One such study from August 2016, showed that approximately 150 US based organizations who received nasal Narcan kits were surveyed about the use and experience of using the kits which showed that all of the reporting agencies had mostly positive outcomes. Out of the 150, eight of those sent in analytical data as follows. There were 261 reported attempted overdose reversals using Nasal Narcan Kits, with survival reported for 245 cases. Successful overdose reversals were reported in 98 percent of the cases, most of these cases also reported a response to medication being administered in under five minutes. The most common opioid was herion, fentanyl was reported to be involved in only 5.2% of the cases. Many reversals almost 98% involved administration of 2 or less nasal Narcan kits. It is also important to note that there were also three deaths reported but the nasal Narcan was administered too late as the patient was already in cardiac arrest. The most commonly reported observed events or side effects besides return of responsiveness and breathing which are the intended effect were withdrawals, nausea, vomiting, and “irritability” or “anger” but all of these side effects are expected however as Narcan violently removes the opioid off of the receptor site that it is attracted to and thus cause withdrawals.
It is important for bystanders to understand and expect the side effects most importantly the withdrawals and possibility for anger/aggression.
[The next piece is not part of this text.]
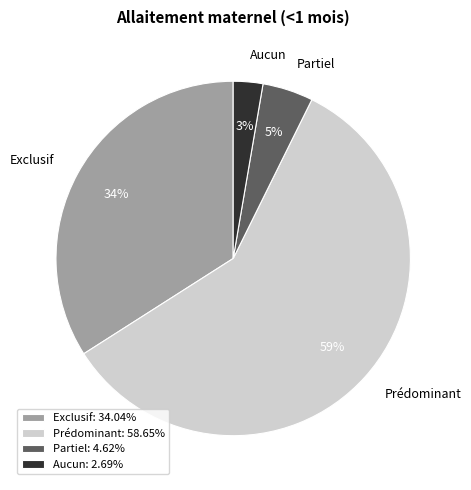

How many segments does this pie chart have?

4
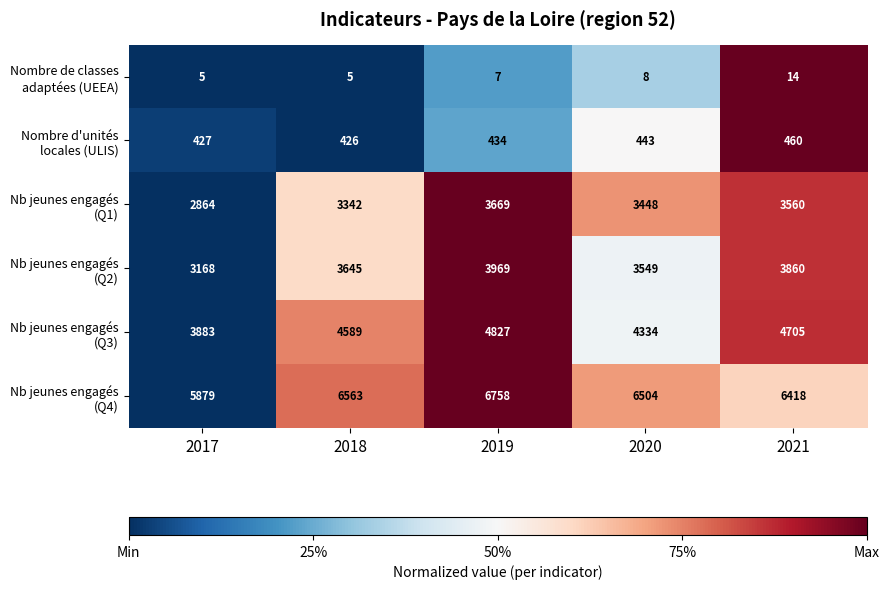

What is the spread (max minus min) of values at 2021?

6404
I personally have almost been hit by patients that I have given Narcan, most of them after 10 minutes or so will calm down apologies, but it important to the safety of the care giver to anticipate this type of reaction as it is known to happen. It is important to remember that this side effect isn’t with in the patients control most of time and after a brief cool done period the patient will return to their normal behavior usually. Thus it is important like in the example of the city of Boston, to include an educational component prior to allowing the use of this medication by a bystander.
Education on the medication isn’t difficult and does not need to be lengthy, it is important to know the sign and systems of an opioid overdose, the included unusually sleepiness, difficulty breathing meaning slow or sallow breath in people who are difficult to arise, and the most easily noticed sign, pin point pupils, which is extremely small pupils (the black part of your eye). All of these signs are indications to administer the medication. Next is how to use your specific device, not all are assembled the same so I cannot advice on how to give the medication but it must be covered in your training, and finally the side effects as I have already discussed with you needs to be cover. Also the course should include a CPR section even if it is only hands only cause if the patient does going to cardiac arrest it will be critical to a positive outcome.
Thus, it is true that the Administering naloxone (Narcan) during an opioid overdose reverses the overdose and can prevent death, it is extremely easy to administer nasally with minimal training has already been proven in some states. Also in August 2006, the Boston Public Health Commission passed a public health regulation that authorized an opioid overdose prevention program that included intranasal naloxone education and distribution of the spray medication to potential bystanders. Participants were taught by trained needle exchange staff. After 15 months, the program provided training and intranasal naloxone to 385 participants who reported 74 successful overdose reversals. Major problems with intranasal Narcan are uncommon but as you have already read above there are some side effects.
Overdose prevention education with distribution of intranasal naloxone is a feasible public health intervention to address the current opioid crises that is currently over running the US.